Intervention de Pierre Radanne

Commission d'enquête sur le coût réel de l'électricité — Réunion du 7 mars 2012 : 1ère réunion
Audition de M. Pierre Radanne expert des questions énergétiques et écologiques

Pierre Radanne, expert des questions énergétiques et écologiques :

Pour moi, un réacteur est en fin de vie après quarante ans d'activité, parce qu'une prolongation de quarante à soixante ans coûte extrêmement cher, d'autant que les investissements à effectuer sont plus importants depuis la catastrophe de Fukushima - tous les coûts supplémentaires ne sont pas encore connus. Prolonger la durée de vie des réacteurs impliquerait donc tellement de dépenses simultanées que je ne vois pas comment le pays pourrait les financer.

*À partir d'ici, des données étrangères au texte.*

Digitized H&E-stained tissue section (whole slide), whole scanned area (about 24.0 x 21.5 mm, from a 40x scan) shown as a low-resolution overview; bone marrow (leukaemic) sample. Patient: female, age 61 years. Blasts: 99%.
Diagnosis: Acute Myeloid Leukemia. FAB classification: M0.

Plus vite nous ferons des économies d'électricité, plus nos marges de manoeuvre seront grandes. Malheureusement, la pyramide des âges du parc de production électrique - ce n'est pas le cas des autres installations - est tellement déséquilibrée que nous devons commencer assez rapidement à faire des investissements de renouvellement. Il faut en effet lisser ces investissements sur une longue période, afin qu'ils soient supportables.

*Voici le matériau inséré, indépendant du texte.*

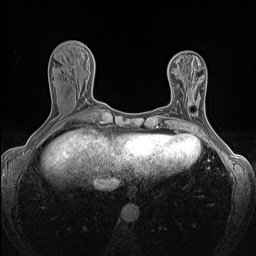
Breast MRI (dynamic contrast-enhanced), one axial slice; position 50 of 160 along the scan axis; dynamic contrast-enhanced series, time point 2 of 7 at this slice position (early post-contrast); 1.5 T; TE 1.4 ms, TR 5 ms; 256 × 256 image matrix, field of view 300 × 300 mm. Female patient.
Annotated regions visible in this slice (semi-automatically segmented with operator editing):
- enhancing-tissue mask used for the functional tumour volume (all voxels passing the contrast-enhancement thresholds inside the analysis volume; usually the tumour): box from (x=188, y=101) to (x=192, y=106) px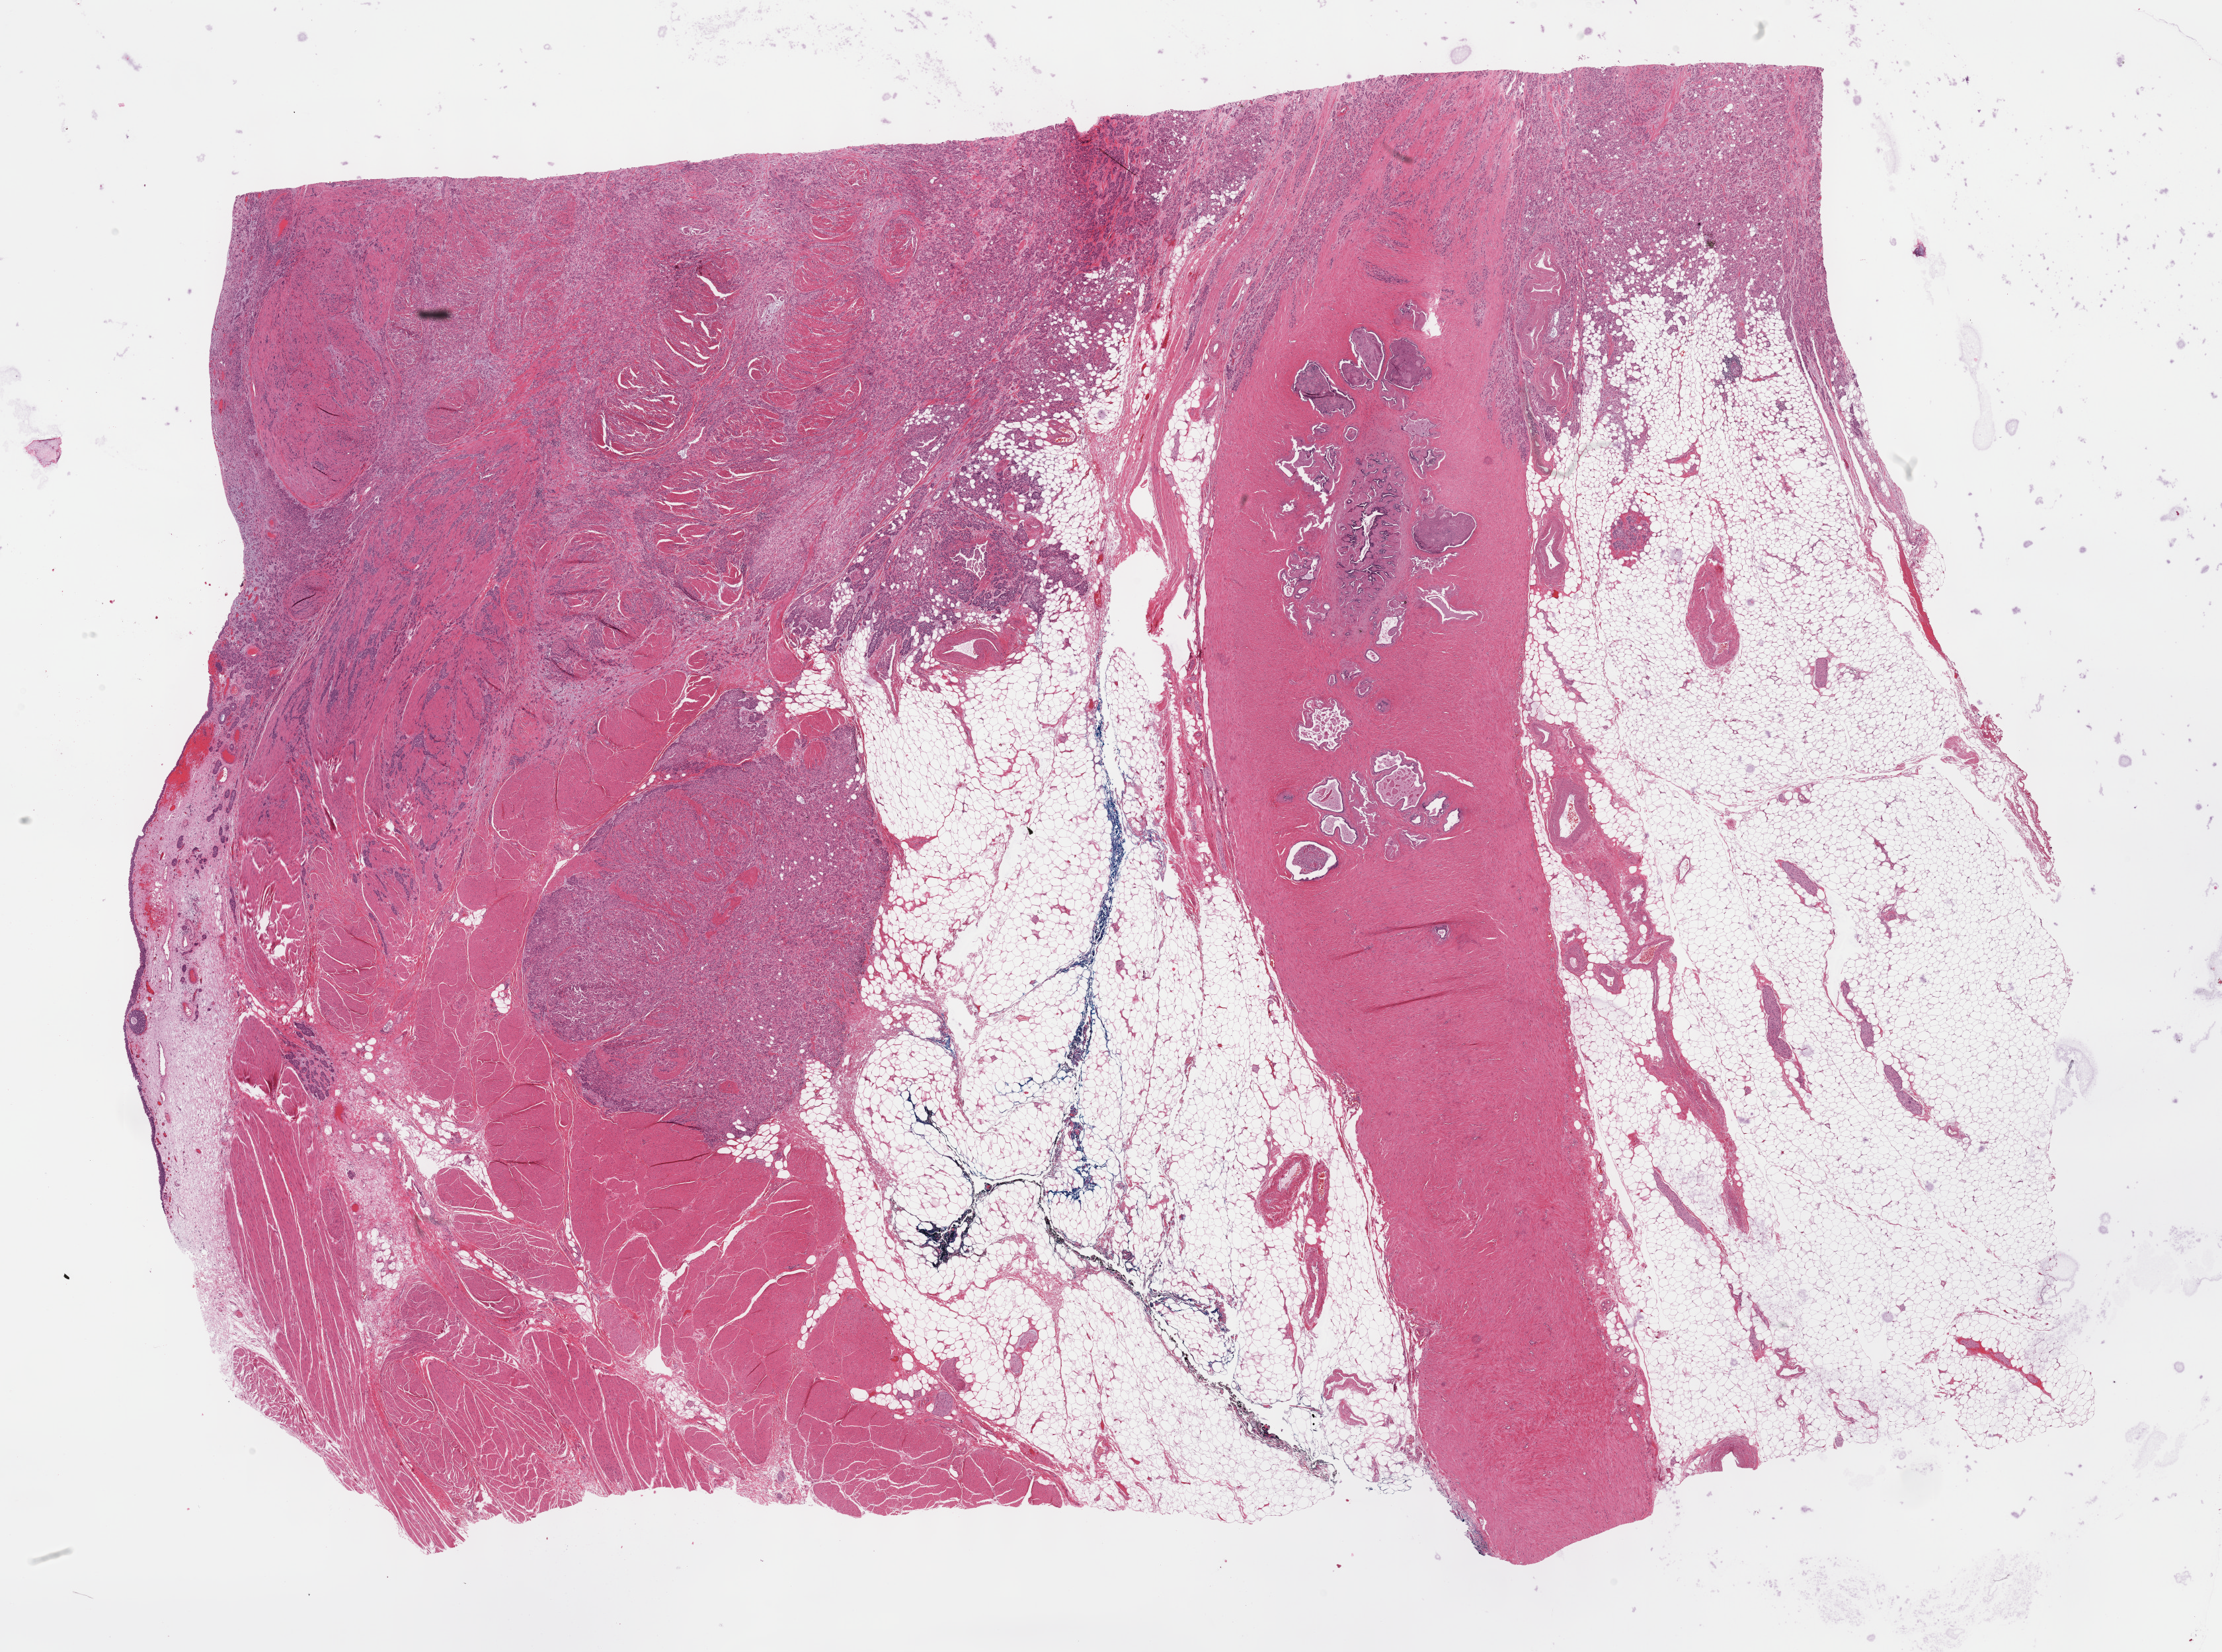
Hematoxylin and eosin (H&E) stained whole-slide image, a low-resolution overview of the entire scanned area, about 27.2 x 20.2 mm. FFPE section. Bladder, primary tumour sample. Patient: male, age at initial diagnosis 73 years. Histologic grade: high grade.
• AJCC pathologic stage: IV (7th edition)
• pathologic diagnosis: Transitional cell carcinoma
• lymph nodes positive (case pathology): 1 of 21 examined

J'ai vu des chiffres concernant l'Allemagne : ils n'ont aucun sens. Le coût de construction d'un EPR, tel qu'expertisé par la Cour des comptes après consultation d'EDF et d'Areva, est de 3 000 euros le kilowatt, soit le double du coût des anciennes centrales ; cet écart s'explique par la sophistication des nouveaux réacteurs. Admettons que l'Allemagne doive changer de mode de production pour 10 000 mégawatts : les ordres de grandeur ne sont pas du tout les mêmes. Ces chiffres n'ont donc aucun sens.

Si je devais émettre un seul souhait concernant la représentation nationale, ce serait qu'elle prenne conscience que, au moment où nous nous préparons à renouveler l'ensemble de notre secteur énergétique, notamment électrique, mais aussi une grande partie du secteur des transports, et à réhabiliter nos logements, ne serait-ce que pour respecter nos engagements en matière climatique, il est tout à fait choquant qu'aucun exercice sérieux de prospective n'ait été engagé. Les sommes en jeu sont pourtant astronomiques.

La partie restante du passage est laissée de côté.